The Green Hornet (DVD/Blu-Ray) - Dir. Michel Gondry. Starring Seth Rogen, Jay Chou, Christoph Waltz.
Superhero comedy with low aspirations.
The old Green Hornet radio series and TV show was about the adventures of masked crimefighter Britt Reid and his friend Kato, who did most of the duo's fighting, driving, and gadget-making, but was just a little too Asian to be called anything but "sidekick."
Blatant racism might have been all the rage in the '60s, but when writers Seth Rogen and Evan Goldberg looked at making a modern-day update of the franchise, they were sharp enough to realize that this arrangement wouldn't fly so well anymore. Their solution: make Britt Reid (played by Rogen) into a spoiled idiot only barely tolerated by Kato (Jay Chou), and make the film into a jackass comedy.
To the viewer, this seems like a good idea until you realize that Rogen is going to act this way for the entire movie. Then it starts to wear very thin.
The story begins when Reid, after the death of his media magnate father, spends a drunken night on the town with his father's old mechanic, Kato. The pair of them (i.e. just Kato) end up fighting off a gang of thugs, causing Reid to declare, "We should do this every night!"
This makes sense because he is a moron. What doesn't make sense is that Kato agrees with him.
The film thus becomes literally scene after scene of a rich brat and his buddy driving around Los Angeles beating up and killing criminals for a thrill. When a plot eventually congeals from the scattered blood and body parts, rest assured it's a weak one.
The film attracted a strangely good supporting cast, including Edward James Olmos, James Franco, and Christoph Waltz. As the villain, Waltz looks sort of like he forgot that he agreed to appear in the movie, stumbled in after getting a call on the morning of the shoot, and told the director "I'm giving you one take for each line, and then I'm going home." That's not to say he's sloppy, but he isn't entirely present.
And he's not alone: a sense of apathy permeates almost everything about the film. Mostly it makes the show feel like a production by a bunch of college buddies with a camera and a lot of money, but occasionally it lets the filmmakers defy the expectations of the genre in a positive way. I'll say this: The Green Hornet does things that no other superhero movie has done.
Rated PG-13 for really quite a lot of violence.
2.5 out of 5
The Dilemma (DVD/Blu-Ray) - Dir. Ron Howard. Starring Vince Vaughn, Kevin James, Jennifer Connelly.
Restrained comedy that's better than it sounds but worse than it tries to be.
Vince Vaughn and Kevin James play two partners in an auto design firm who are inexplicably in relationships with Jennifer Connelly and Winona Ryder.

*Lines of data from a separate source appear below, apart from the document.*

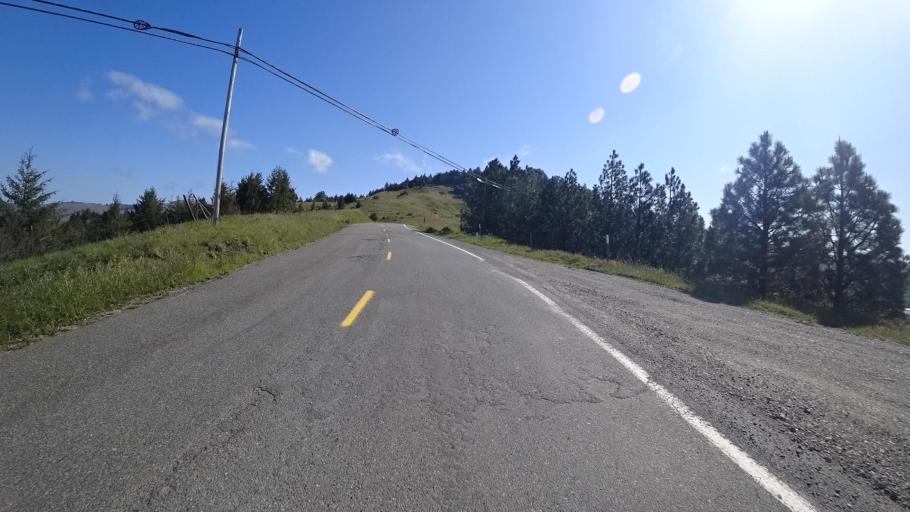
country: US
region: California
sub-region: Humboldt County
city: Redway
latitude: 40.1114
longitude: -123.7412
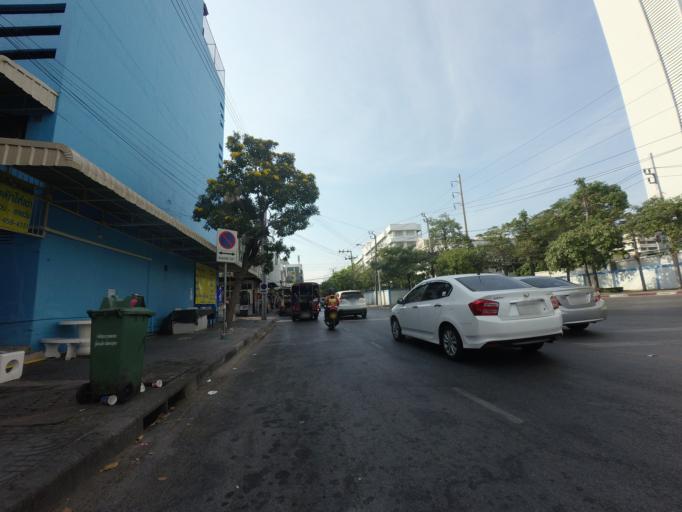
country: TH
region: Bangkok
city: Wang Thonglang
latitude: 13.7540
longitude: 100.6151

During crunch time on a project that will make or break their career futures, Vaughn discovers that James's wife (Ryder) is cheating on him. For obvious reasons.
The dilemma of the title is Vaughn's character's decision whether to tell his friend immediately and likely sink the project, or wait while the consequences of delaying get worse by the day.
How does a premise this mundane fill an entire movie? Partly through an above-average script that achieves a fair balance between comedy and melodrama. Mostly, though, it's through the old movie fallback of having the main character do incredibly stupid things that make the situation far more complicated than it needs to be. As the climax nears, many of Vaughn's actions have no apparent purpose except to humiliate himself.
Extraordinary numbers of long heart-to-heart speeches take up the other half of the running time. The characters of this movie work through more issues than an entire season of Full House.
For Vaughn and James, who have built their careers on the backs of bad movies, this is a respectable attempt at a grown-up comedy. But it's not a high point for Ron Howard.
Rated PG-13 for destruction of expensive property.